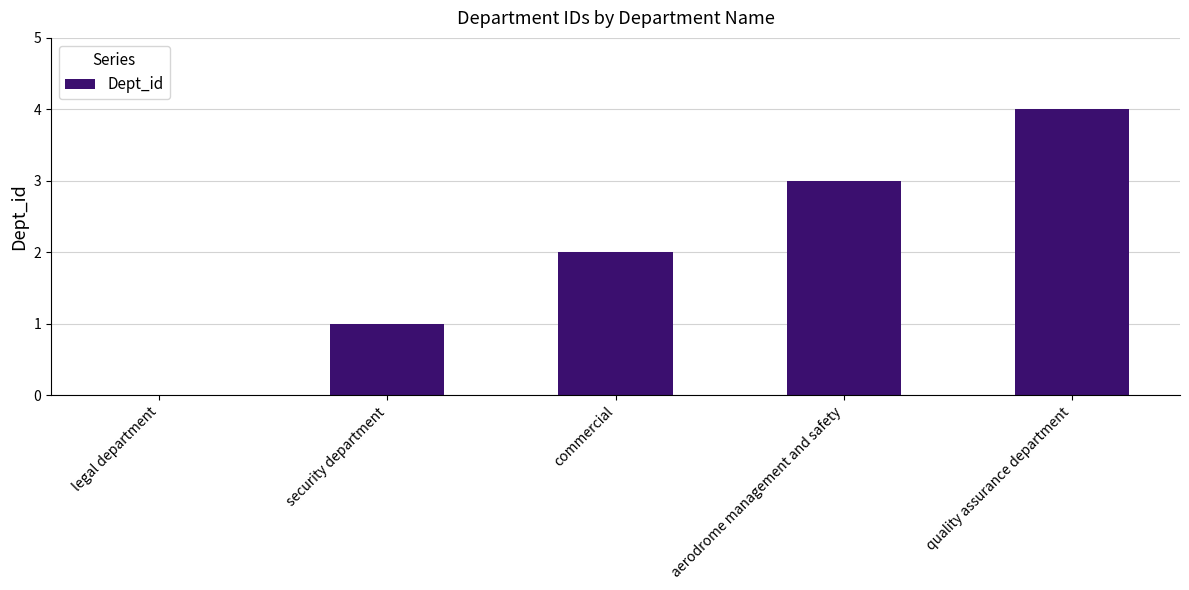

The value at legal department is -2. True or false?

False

------------------------------------

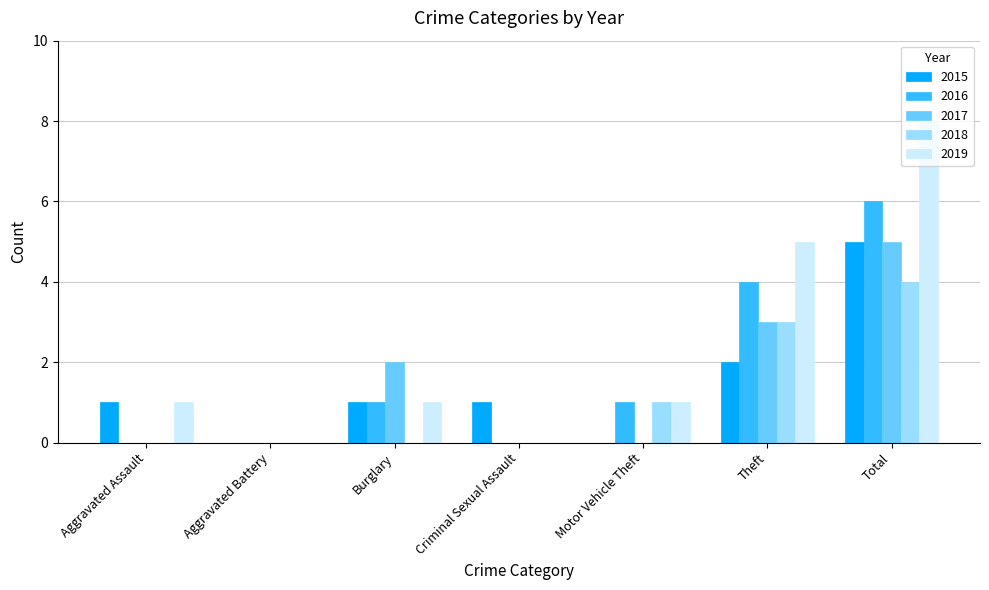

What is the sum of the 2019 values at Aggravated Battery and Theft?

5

------------------------------------

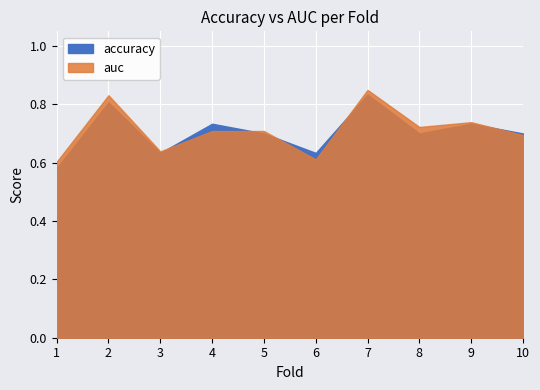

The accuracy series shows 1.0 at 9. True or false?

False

------------------------------------

| PROMPT |
Please pick out each line of the listing above that contains the word "True". Case counts.

| WRITTEN RESPONSE |
The value at legal department is -2. True or false?
The accuracy series shows 1.0 at 9. True or false?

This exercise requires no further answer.